About this exercise -
Report back every line below that carries the word "right".

The data -
####
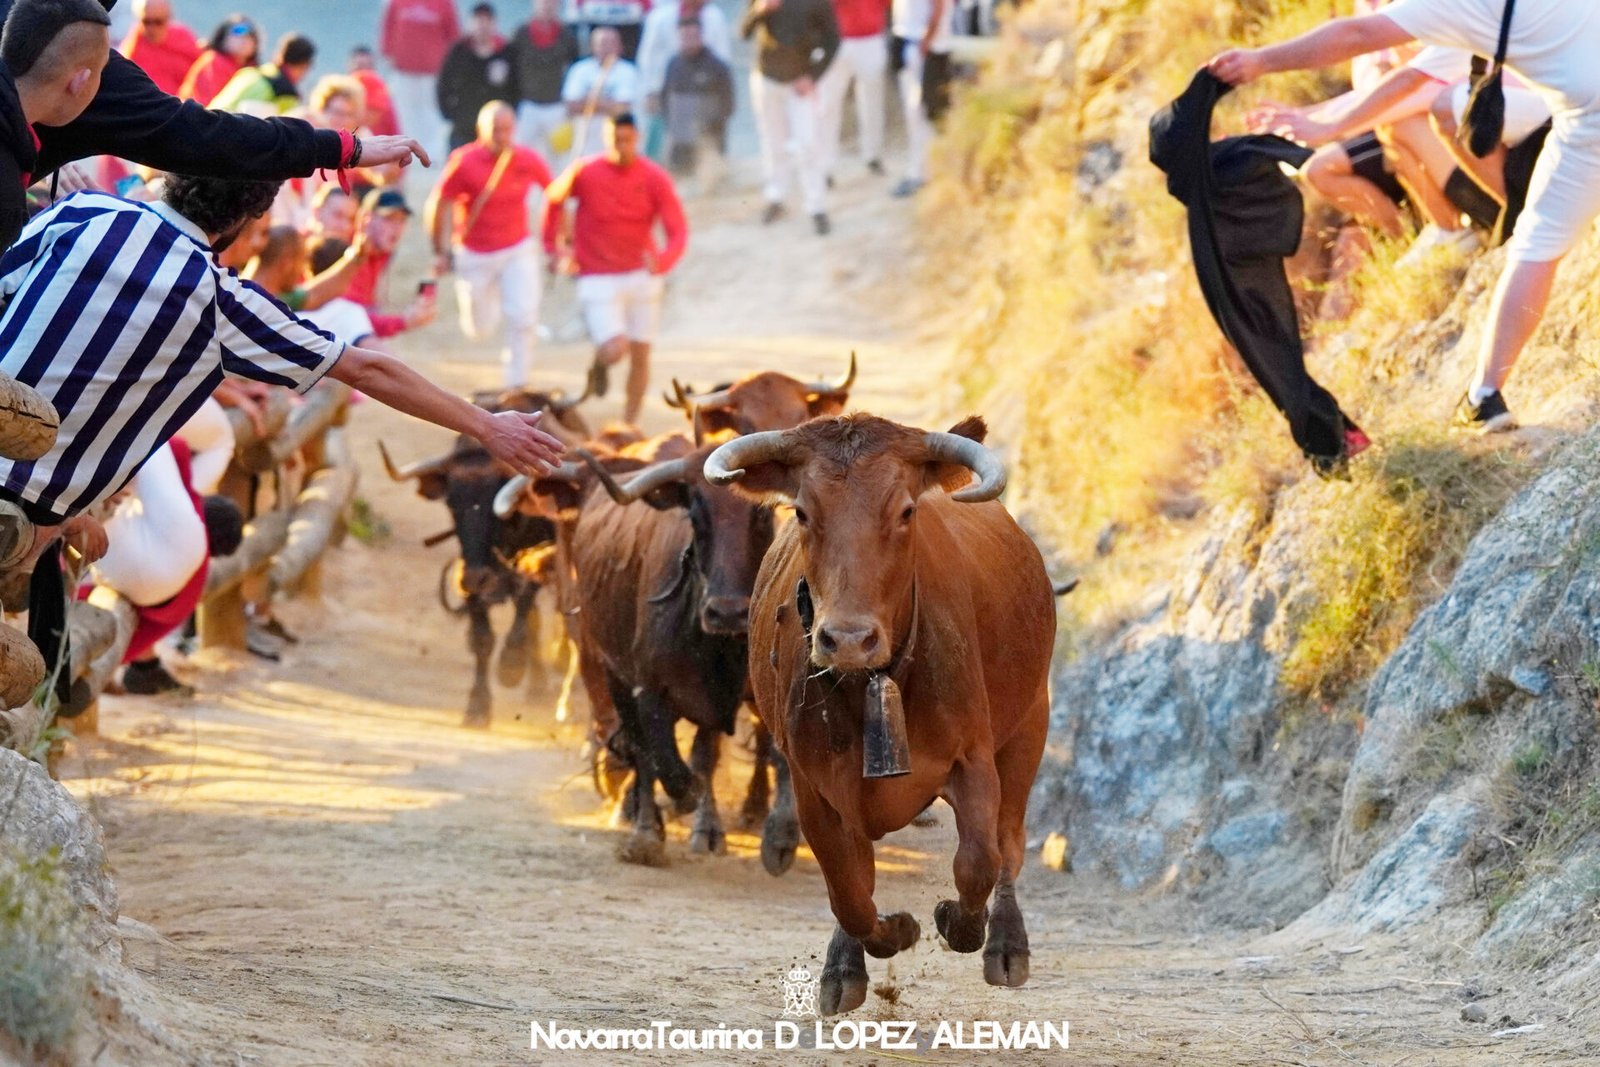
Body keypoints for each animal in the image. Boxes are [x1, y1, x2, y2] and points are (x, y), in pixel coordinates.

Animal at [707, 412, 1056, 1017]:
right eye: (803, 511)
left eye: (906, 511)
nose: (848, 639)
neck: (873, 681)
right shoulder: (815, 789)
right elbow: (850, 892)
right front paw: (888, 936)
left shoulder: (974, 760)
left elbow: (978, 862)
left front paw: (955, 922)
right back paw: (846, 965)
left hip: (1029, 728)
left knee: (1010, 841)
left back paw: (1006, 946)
####
Worked solution -
right eye: (803, 511)
right shoulder: (815, 789)
right elbow: (850, 892)
right front paw: (888, 936)
right back paw: (846, 965)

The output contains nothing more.